Streckfus, editor of a trade publication called EO Tax Journal, said he has dealt with the exempt organization division’s public affairs officers and they simply sent him to the national media relations office when he had questions. He takes a dim view of their usefulness, saying “they had the greatest jobs: they sat on their rear ends and collected a paycheck.”

Getting rid of some “superfluous” positions would help ensure there are “as many people as possible actually working cases, auditing individuals or reviewing applications,” Streckfus said.

Some former employees have criticized the IRS’s shift in resources to “customer service,” starting about 15 years ago, and poked fun at the idea of calling regulated nonprofits “customers.”

But others say the IRS — and those regulated by it — would benefit from improved outreach.

It helps make up for the diminished “cop-on-the-beat effect that forces compliance,” Friedlander said, adding that it would have been better if it was easier to measure whether customer outreach worked.

Either way, the exempt organization division’s customer education and outreach unit was moved this fall to another part of the IRS, according to a recent Government Accountability Office report.

The tax exempt and government entities division’s salary levels reflect the Office of Personnel Management’s broader federal pay scale, which rose by more than 42 percent from 2001 to 2014 in the Washington, D.C./Baltimore area, where a “substantial share” of division employees work, said Friedland, the IRS spokesman.

The division and the entire agency “are continually evaluating processes and strategy to operate with declining staff and resources,” he said.

The IRS is also working on rewriting its rules to define political activity and say how much is allowed for certain nonprofits. The rules may not be finalized until after the 2016 presidential election.

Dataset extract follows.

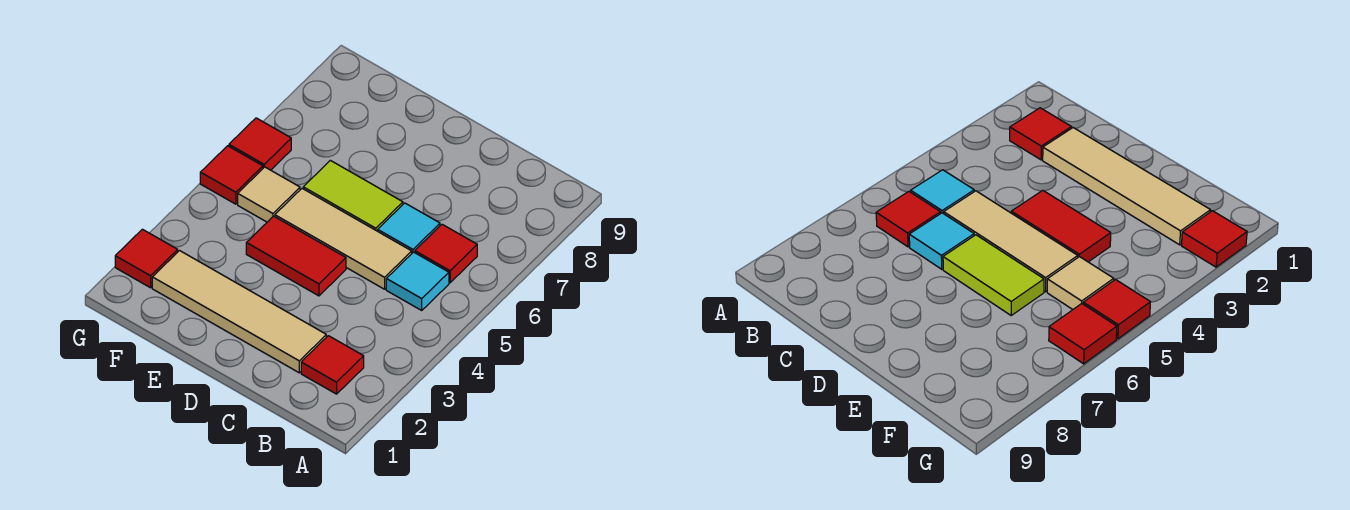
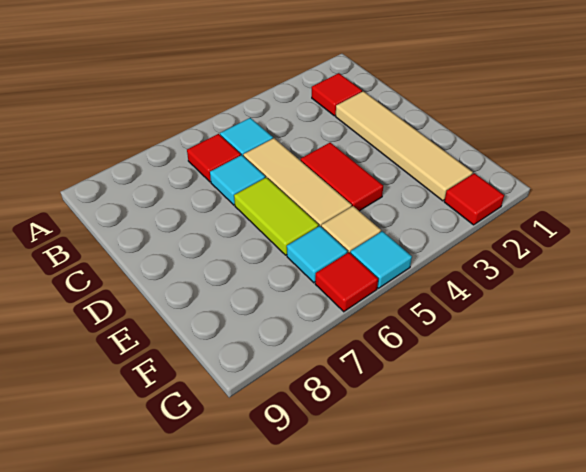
none -> cyan tile F6 level 1
red tile G5 level 1 -> cyan tile G5 level 1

Until there are new rules, Streckfus said, it’s unlikely the IRS will do much to regulate nonprofit political activity: “Anything goes in the interim.”

Fear factor

Chasin said she’s skeptical the regulations will make much of a difference without a change in Congress’ attitude: “I can’t blame [regulators] for keeping their heads down under the current circumstances. Until Congress changes its mind on this issue, there will be no regulation.”

Since members of Congress often benefit from nonprofit political spending, they aren’t eager to tackle it.

Rep. Tony Cárdenas, D-Calif., said Congress has so far blown its opportunity to improve the IRS “by ensuring the law is written properly to let [agency employees] do their jobs efficiently and effectively.”

“The not-for-profit laws are very clear, that nonprofits must operate exclusively outside the political realm,” he wrote in a statement.

Darrell Issa, R-Calif., former chairman of the U.S. House Committee on Oversight & Government Reform, and many of his Republican colleagues disagree with that.

All types of political speech by 501(c)(4) groups should count as “social welfare,” according to a report by Issa’s committee. “The IRS simply should not be in the business of regulating political speech. Other federal regulators — namely, the Federal Election Commission — exist to regulate political campaigns and election activities,” the report states.

Looking ahead

Since Congress probably won’t give the IRS more funding, the agency “should clearly articulate what it can and cannot do to handle … various workload levels, and then let the politicians … decide how many resources the IRS should be given,” said Larry Gibbs, a former IRS commissioner who served under presidents Ronald Reagan and George H. W. Bush.

Friedlander said other potential fixes include having the IRS do a major audit of nonprofit political activity similar to the Political Activities Compliance Initiative investigations it did for 501(c)(3) charitable groups. The investigations, following the 2004 and 2006 elections, found more than 70 percent of groups selected for audits engaged in prohibited political activity.

The IRS could also recommend that Congress force groups to require quarterly reporting of political expenses and authorize the agency to freeze assets and charge fines if needed.